A couple of hours after posting last night, when I had read the first few comments on the post, I decided to email L. I didn't know what to say. So I said that. I then rambled a little about feeling like things were getting worse every day, and I really felt like I needed more help if I was going to get through this, but that I didn't know what or if it was an option, but that I felt like I needed to ask so that I could tick it off in my head as trying to get help, and then went on to say I had attached what I had written in the last week (basically sent everything from last Wednesday to last night's post - I think the only edit was describing what happened in the appointment with the psychologist, because she will already have been told about that. I left in everything else, including all the stuff about not feeling like I was getting enough support, and that I feel like services assume I will just get by because I usually do. I then apologised multiple times for being a nuisance and said how desperate I feel, and I think that was about it. Except it somehow took about three times as long to say. Just add some more confusion in and you get the idea. I then sent it and within about 10 minutes wished I hadn't, as it seemed pointless and kind of scary, even though I trust her. I nearly sent another email telling her to ignore the last one, but I thought she would probably read it anyway, and that it might then look a bit manipulative or something so send a second one saying not to look at the first one. So I left it. I haven't heard anything. She didn't reply or phone. I don't know if she wasn't in work, or if she was too busy to contact me, or if she didn't see the point or what. But at least I have tried. She now knows exactly how I feel, or as much as I feel able to put into words anyway, and I have actually directly said that I need more help.

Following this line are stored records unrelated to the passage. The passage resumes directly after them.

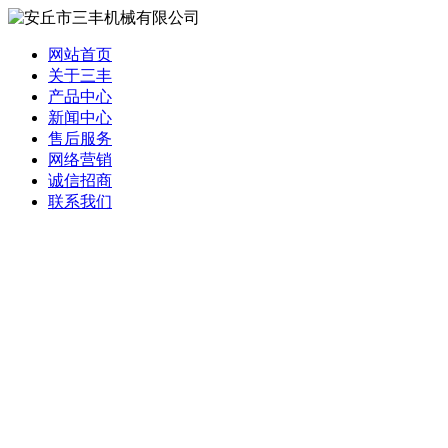
网站首页
关于三丰
产品中心
新闻中心
售后服务
网络营销
诚信招商
联系我们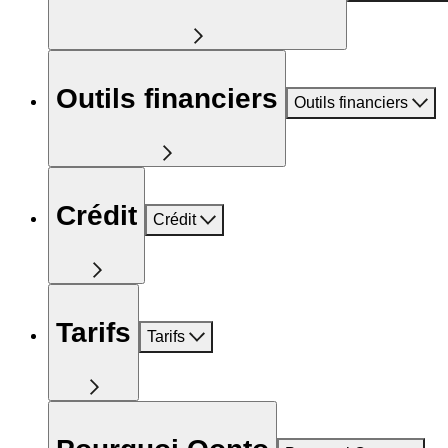
Outils financiers
Outils financiers
Crédit
Crédit
Tarifs
Tarifs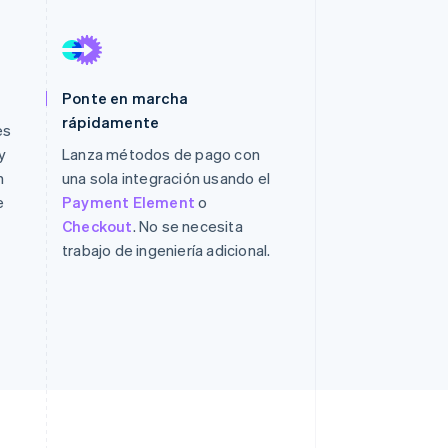
Ponte en marcha
Sesiones de Stripe
rápidamente
2026
es
Descubre cómo Stripe
y
Lanza métodos de pago con
construye la
n
una sola integración usando el
infraestructura
económica para la IA.
e
Payment Element
o
Mirar ahora
Checkout
. No se necesita
trabajo de ingeniería adicional.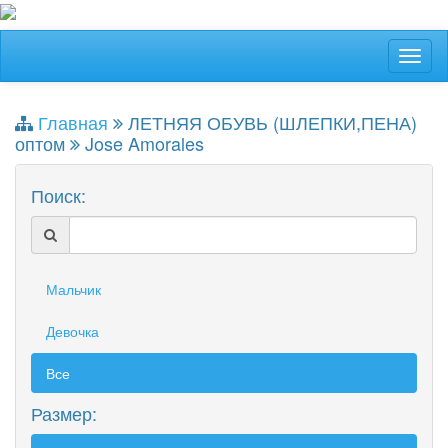
Главная
ЛЕТНЯЯ ОБУВЬ (ШЛЕПКИ,ПЕНА)
оптом
Jose Amorales
Поиск:
Мальчик
Девочка
Все
Размер: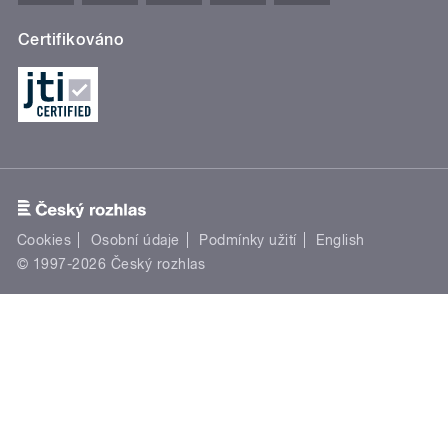
Certifikováno
Cookies
Osobní údaje
Podmínky užití
English
© 1997-2026 Český rozhlas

If I can't have more help, which I suspect will be the outcome if she does get back to me, then at least I have tried, and so kind of feel like I have done everything that I can and explored all options, which is what I always say I feel people should do if possible. But I have tried.


  1. Well done, honey. I hope she can provide you the support you need.

    *Massive hugs*

  2. I'm playing catch-up after being a way for over a week, but just wanted to send hugs and empathy. Fair play to you for reaching out to L and trying to explain the situation to her.

    <3 xxx

  3. Hi there. I'm completely new to blogging so haven't read or commented before, but wanted to send hugs and empathy as well. Even though you regreted sending the email I think it sounds like the right thing to do. I'm struggling at the moment with trying to build up the courage to reach out for support and I think telling L exactly what was going on and how you were feeling was brave and sensible and must have been difficult to decide to do. I hope you get a reply really soon.